D(A-A′)2 architecture: An efficient strategy to improve photovoltaic performance of small molecules for solution-processed organic solar cells

Abstract

Two novel small molecules (SMs) of BDT(TPD-DPP)2 and BDTT(TPD-DPP)2 with a D(A-A′)2 framework were designed and synthesized, in which the electron-rich benzodithiophene (BDT) and thiophenyl-substituted benzodithiophene (BDTT) are used as a central donor (D) core, as well as the electron-deficient diketopyrrolopyrrole (DPP) and thieno [3,4-c]pyrrole-4,6-dione (TPD) as dual acceptor (A and A′) units, respectively. Their optical, electrochemical, and photovoltaic properties were investigated together with their counterparts, which bearing an accepter-donor-accepter (A-D-A) architecture. Wider and stronger solar photon responses and decreasing the lowest unoccupied orbital (LUMO) levels are observed in the D(A-A′)2 rather than A-D-A type SMs.

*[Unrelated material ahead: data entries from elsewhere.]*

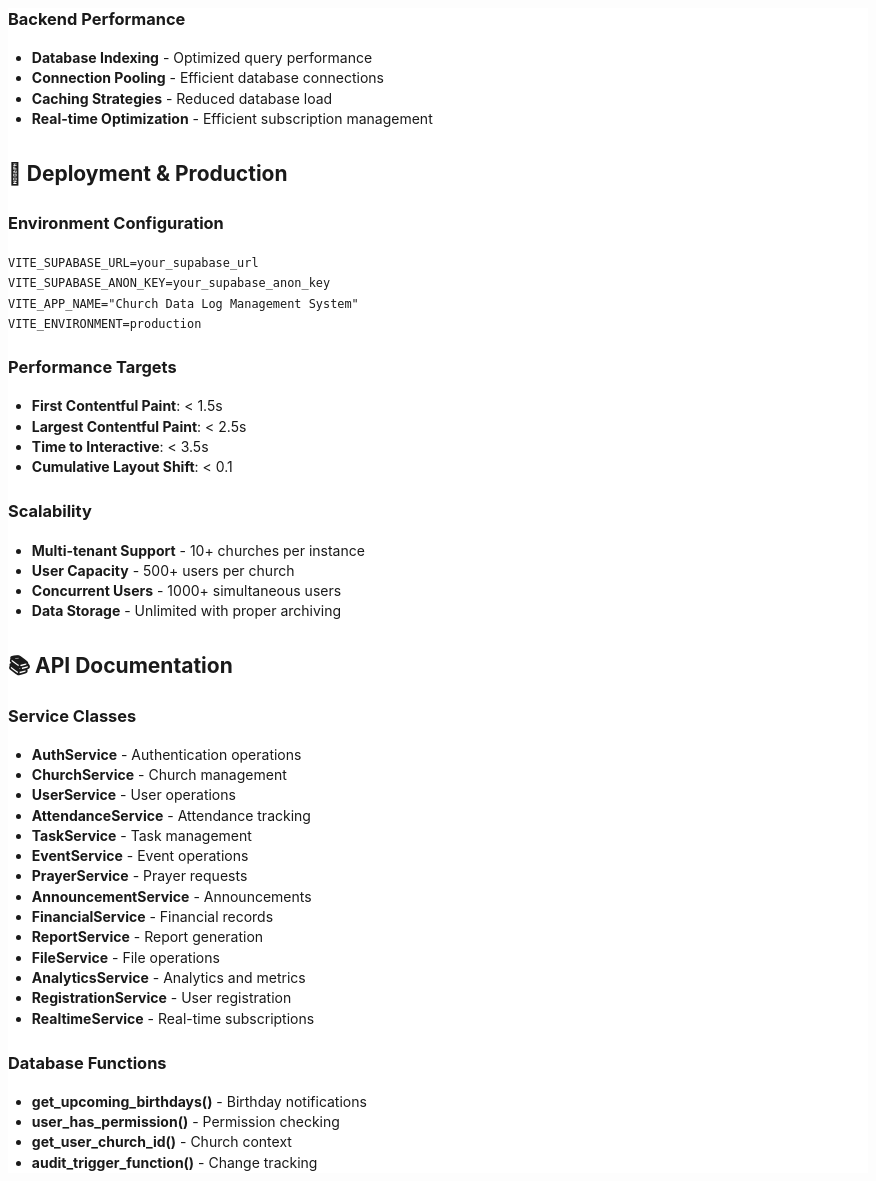 ### Backend Performance
- **Database Indexing** - Optimized query performance
- **Connection Pooling** - Efficient database connections
- **Caching Strategies** - Reduced database load
- **Real-time Optimization** - Efficient subscription management

## 🚀 Deployment & Production

### Environment Configuration
```env
VITE_SUPABASE_URL=your_supabase_url
VITE_SUPABASE_ANON_KEY=your_supabase_anon_key
VITE_APP_NAME="Church Data Log Management System"
VITE_ENVIRONMENT=production
```

### Performance Targets
- **First Contentful Paint**: < 1.5s
- **Largest Contentful Paint**: < 2.5s
- **Time to Interactive**: < 3.5s
- **Cumulative Layout Shift**: < 0.1

### Scalability
- **Multi-tenant Support** - 10+ churches per instance
- **User Capacity** - 500+ users per church
- **Concurrent Users** - 1000+ simultaneous users
- **Data Storage** - Unlimited with proper archiving

## 📚 API Documentation

### Service Classes
- **AuthService** - Authentication operations
- **ChurchService** - Church management
- **UserService** - User operations
- **AttendanceService** - Attendance tracking
- **TaskService** - Task management
- **EventService** - Event operations
- **PrayerService** - Prayer requests
- **AnnouncementService** - Announcements
- **FinancialService** - Financial records
- **ReportService** - Report generation
- **FileService** - File operations
- **AnalyticsService** - Analytics and metrics
- **RegistrationService** - User registration
- **RealtimeService** - Real-time subscriptions

### Database Functions
- **get_upcoming_birthdays()** - Birthday notifications
- **user_has_permission()** - Permission checking
- **get_user_church_id()** - Church context
- **audit_trigger_function()** - Change tracking

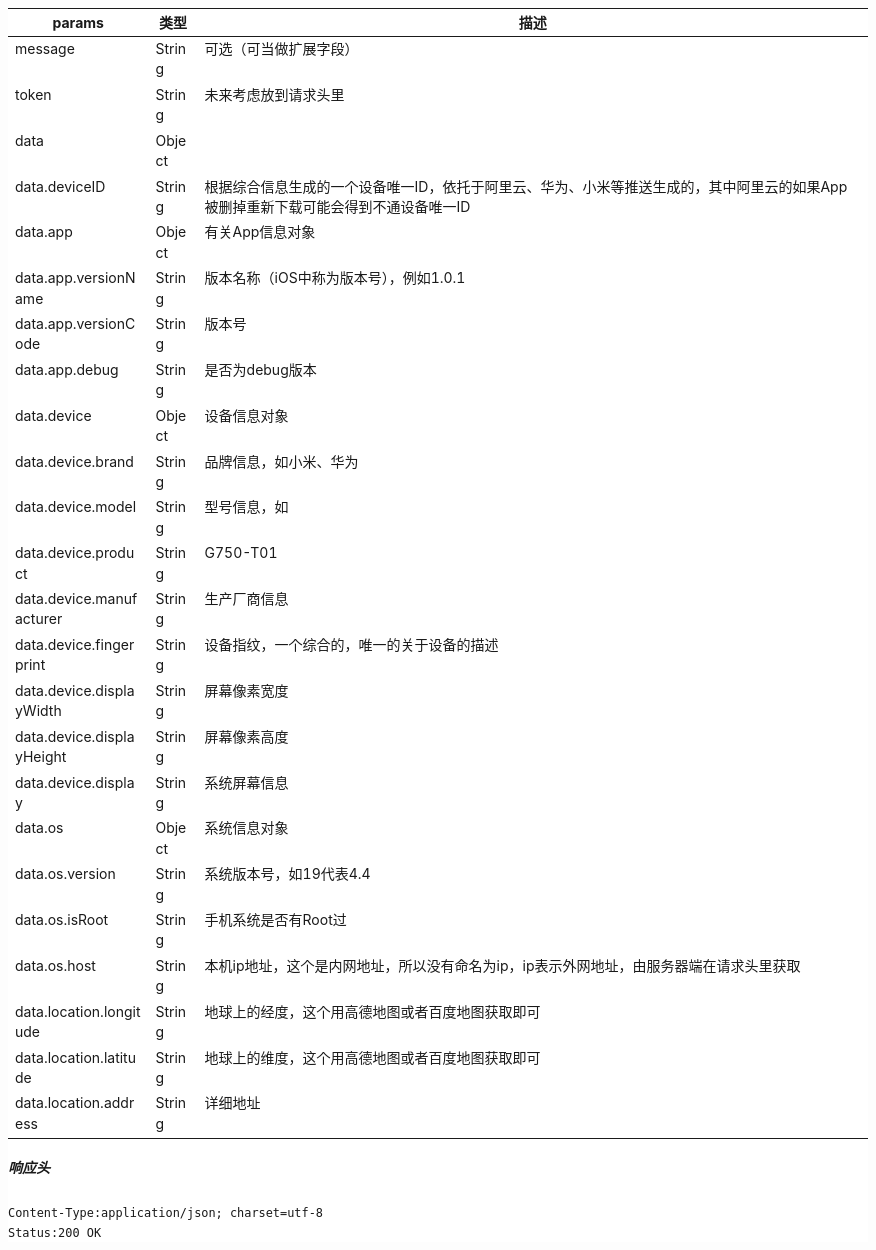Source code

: |params | 类型 | 描述 |
| - | -| -|
|message | String | 可选（可当做扩展字段） |
|token | String | 未来考虑放到请求头里 |
|data | Object |  |
|data.deviceID | String | 根据综合信息生成的一个设备唯一ID，依托于阿里云、华为、小米等推送生成的，其中阿里云的如果App被删掉重新下载可能会得到不通设备唯一ID |
|data.app | Object | 有关App信息对象 |
|data.app.versionName | String | 版本名称（iOS中称为版本号），例如1.0.1 |
|data.app.versionCode | String | 版本号 |
|data.app.debug | String | 是否为debug版本 |
|data.device | Object | 设备信息对象 |
|data.device.brand | String | 品牌信息，如小米、华为 |
|data.device.model | String | 型号信息，如 |
|data.device.product | String | G750-T01 |
|data.device.manufacturer | String | 生产厂商信息  |
|data.device.fingerprint | String | 设备指纹，一个综合的，唯一的关于设备的描述 |
|data.device.displayWidth | String | 屏幕像素宽度 |
|data.device.displayHeight | String | 屏幕像素高度 |
|data.device.display | String | 系统屏幕信息 |
|data.os | Object | 系统信息对象 |
|data.os.version | String | 系统版本号，如19代表4.4 |
|data.os.isRoot | String | 手机系统是否有Root过 |
|data.os.host | String | 本机ip地址，这个是内网地址，所以没有命名为ip，ip表示外网地址，由服务器端在请求头里获取 |
|data.location.longitude | String | 地球上的经度，这个用高德地图或者百度地图获取即可 |
|data.location.latitude | String | 地球上的维度，这个用高德地图或者百度地图获取即可 |
|data.location.address | String | 详细地址 |

##### 响应头

```
Content-Type:application/json; charset=utf-8
Status:200 OK
```

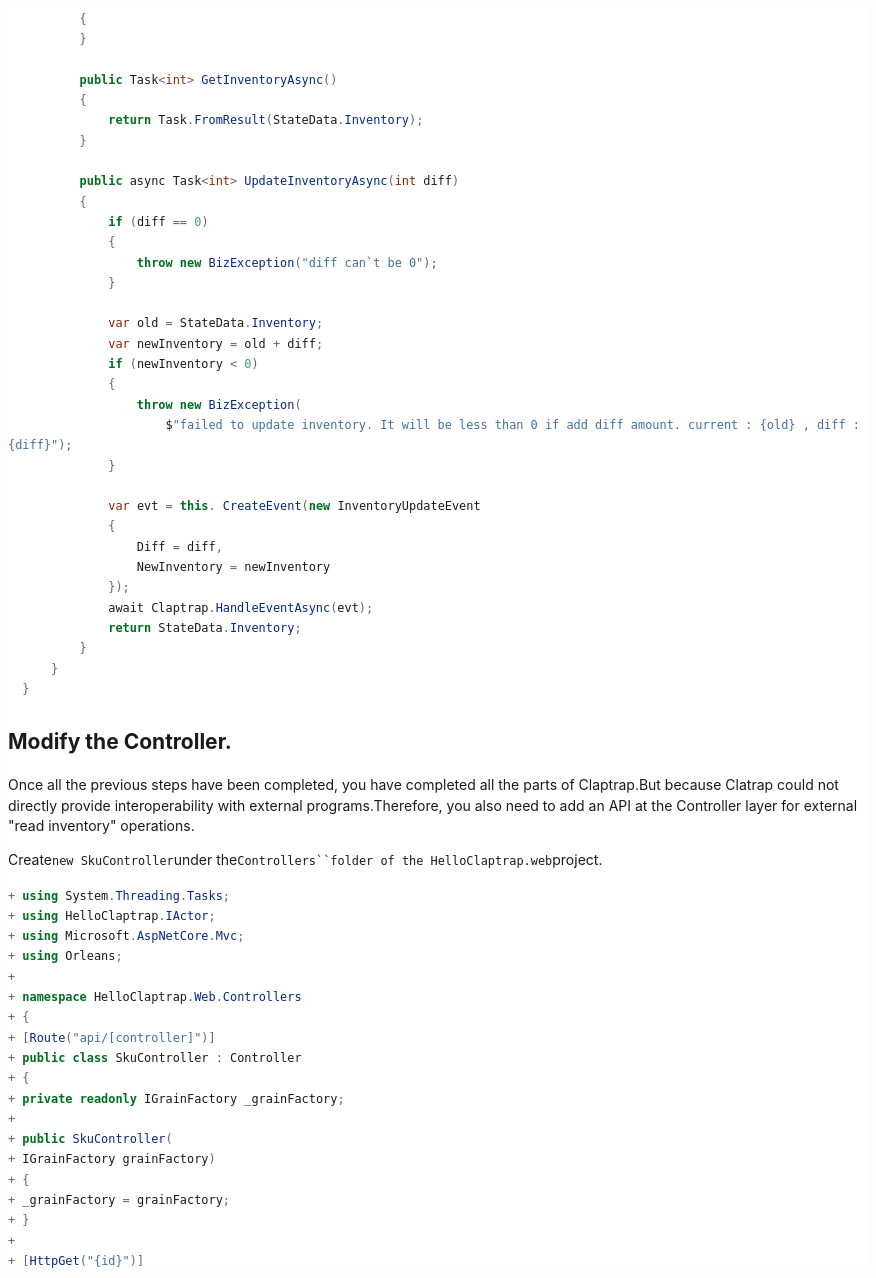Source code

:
 ```cs
          {
          }

          public Task<int> GetInventoryAsync()
          {
              return Task.FromResult(StateData.Inventory);
          }

          public async Task<int> UpdateInventoryAsync(int diff)
          {
              if (diff == 0)
              {
                  throw new BizException("diff can`t be 0");
              }

              var old = StateData.Inventory;
              var newInventory = old + diff;
              if (newInventory < 0)
              {
                  throw new BizException(
                      $"failed to update inventory. It will be less than 0 if add diff amount. current : {old} , diff : {diff}");
              }

              var evt = this. CreateEvent(new InventoryUpdateEvent
              {
                  Diff = diff,
                  NewInventory = newInventory
              });
              await Claptrap.HandleEventAsync(evt);
              return StateData.Inventory;
          }
      }
  }
```

## Modify the Controller.

Once all the previous steps have been completed, you have completed all the parts of Claptrap.But because Clatrap could not directly provide interoperability with external programs.Therefore, you also need to add an API at the Controller layer for external "read inventory" operations.

Create`new SkuController`under the`Controllers``folder of the HelloClaptrap.web`project.

```cs
+ using System.Threading.Tasks;
+ using HelloClaptrap.IActor;
+ using Microsoft.AspNetCore.Mvc;
+ using Orleans;
+
+ namespace HelloClaptrap.Web.Controllers
+ {
+ [Route("api/[controller]")]
+ public class SkuController : Controller
+ {
+ private readonly IGrainFactory _grainFactory;
+
+ public SkuController(
+ IGrainFactory grainFactory)
+ {
+ _grainFactory = grainFactory;
+ }
+
+ [HttpGet("{id}")]
```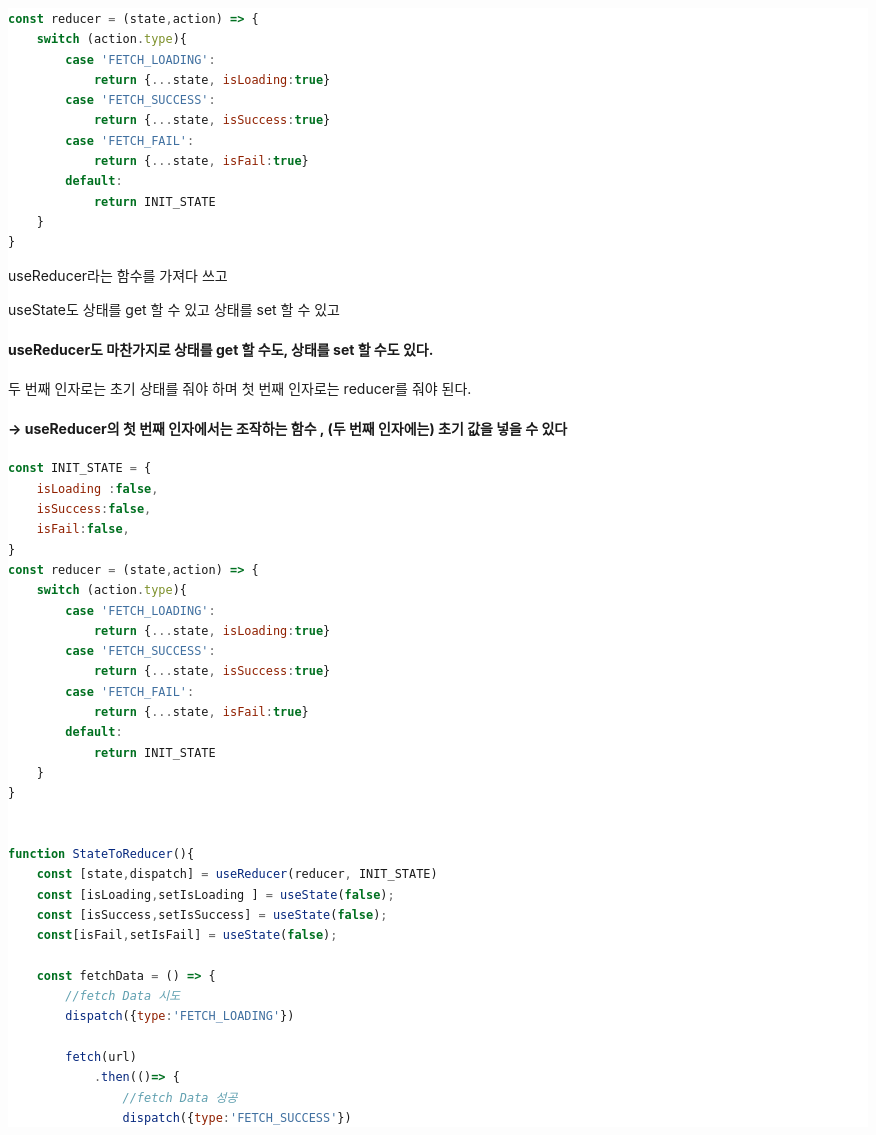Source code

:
 ```jsx

```

```jsx
const reducer = (state,action) => {
    switch (action.type){
        case 'FETCH_LOADING':
            return {...state, isLoading:true}
        case 'FETCH_SUCCESS':
            return {...state, isSuccess:true}
        case 'FETCH_FAIL':
            return {...state, isFail:true}
        default:
            return INIT_STATE
    }
}
```
useReducer라는 함수를 가져다 쓰고

useState도 상태를 get 할 수 있고
상태를 set 할 수 있고

#### useReducer도 마찬가지로 상태를 get 할 수도,  상태를 set 할 수도 있다.


두 번째 인자로는 초기 상태를 줘야 하며
첫 번째 인자로는 reducer를 줘야 된다.

#### -> useReducer의 첫 번째 인자에서는 조작하는 함수 , (두 번째 인자에는) 초기 값을 넣을 수 있다 



```jsx
const INIT_STATE = {
    isLoading :false,
    isSuccess:false,
    isFail:false,
}
const reducer = (state,action) => {
    switch (action.type){
        case 'FETCH_LOADING':
            return {...state, isLoading:true}
        case 'FETCH_SUCCESS':
            return {...state, isSuccess:true}
        case 'FETCH_FAIL':
            return {...state, isFail:true}
        default:
            return INIT_STATE
    }
}


function StateToReducer(){
    const [state,dispatch] = useReducer(reducer, INIT_STATE)
    const [isLoading,setIsLoading ] = useState(false);
    const [isSuccess,setIsSuccess] = useState(false);
    const[isFail,setIsFail] = useState(false);

    const fetchData = () => {
        //fetch Data 시도
        dispatch({type:'FETCH_LOADING'})

        fetch(url)
            .then(()=> {
                //fetch Data 성공
                dispatch({type:'FETCH_SUCCESS'})
```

The significantly increasing power conversion efficiency of 4.25% with a short-circuit current density of 10.08 mA cm−2 were obtained in the BDTT(TPD-DPP)2 based solar cells. This work demonstrates that using D(A-A′)2 architecture with dual acceptor units is an effective method to improve photovoltaic performance of SMs for solution-processed organic solar cells.